━━ Data shown
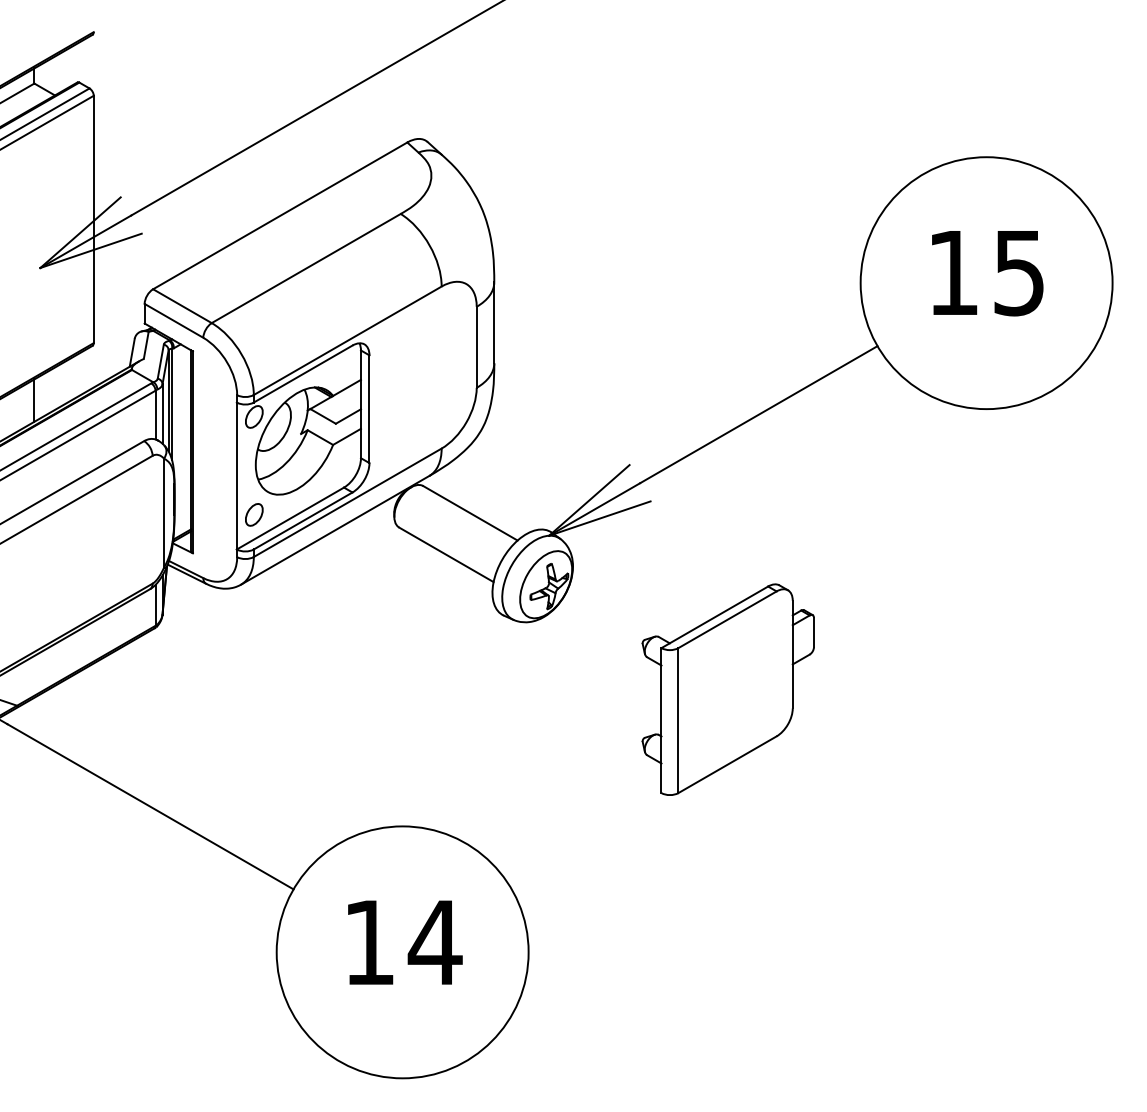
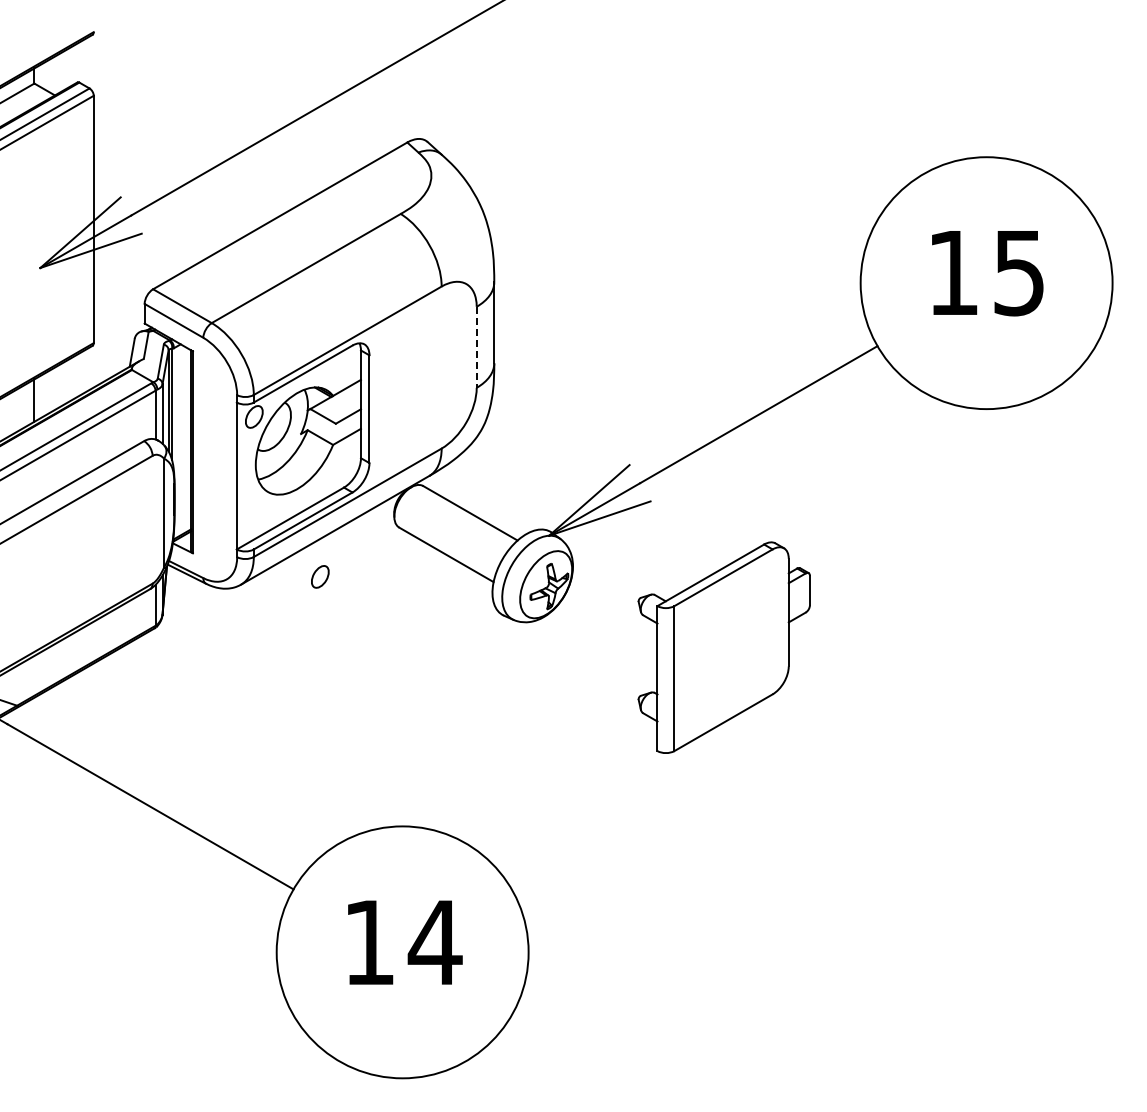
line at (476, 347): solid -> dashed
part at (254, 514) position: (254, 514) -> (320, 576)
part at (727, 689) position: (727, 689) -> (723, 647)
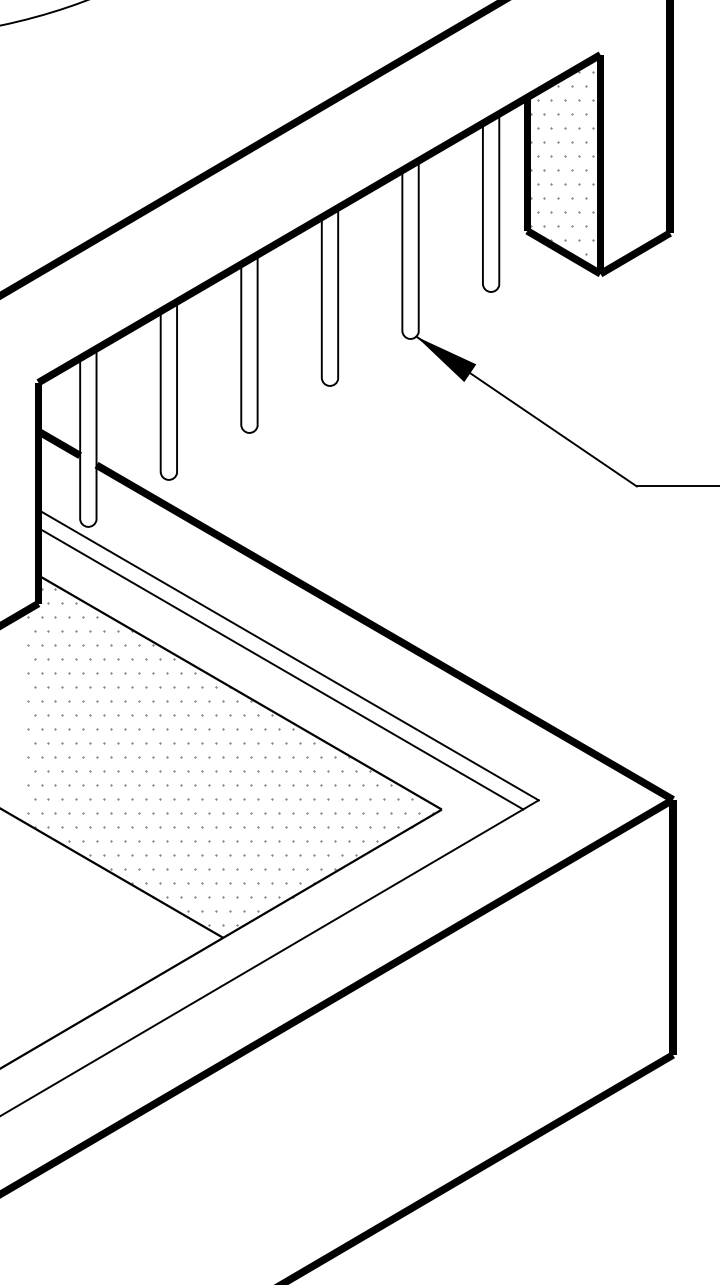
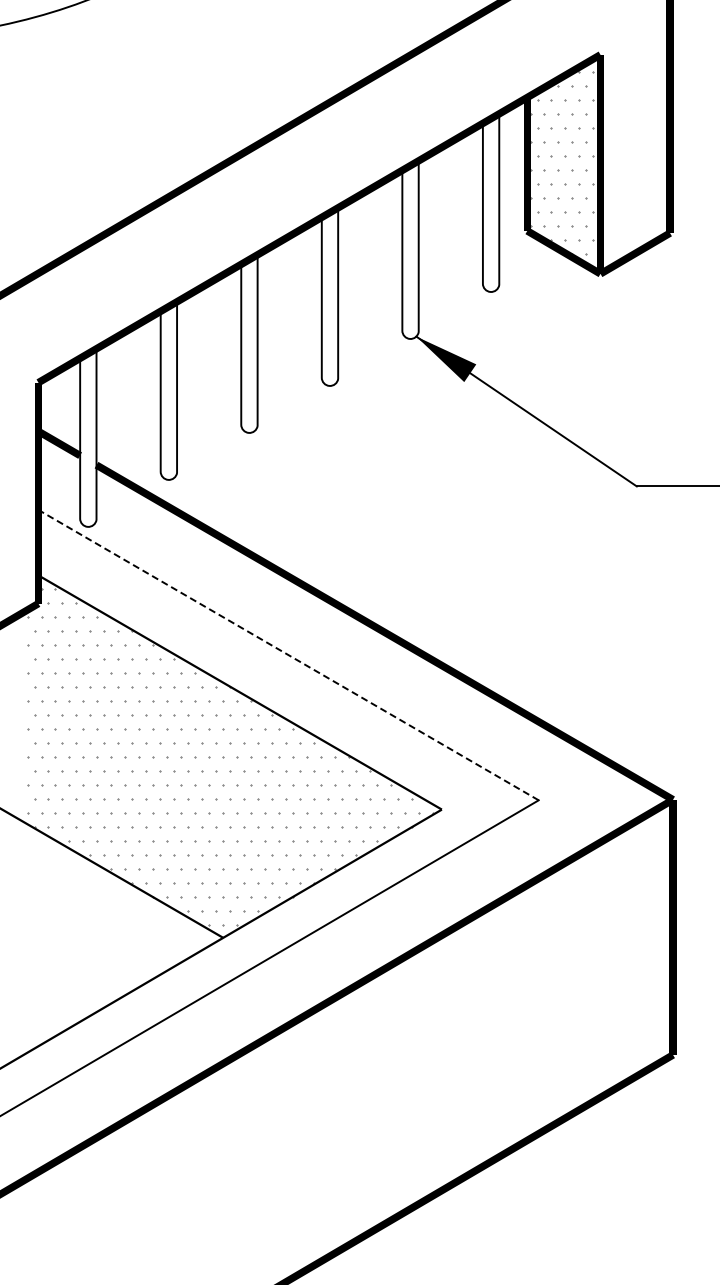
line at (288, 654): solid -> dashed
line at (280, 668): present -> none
━━━━
*Goal*. Rewrite the material with "dashed" switched to "dotted" everywhere it appears, changing nothing else. Leave the pictures out.

*Output below*.
line at (476, 347): solid -> dotted
part at (254, 514) position: (254, 514) -> (320, 576)
part at (727, 689) position: (727, 689) -> (723, 647)
line at (288, 654): solid -> dotted
line at (280, 668): present -> none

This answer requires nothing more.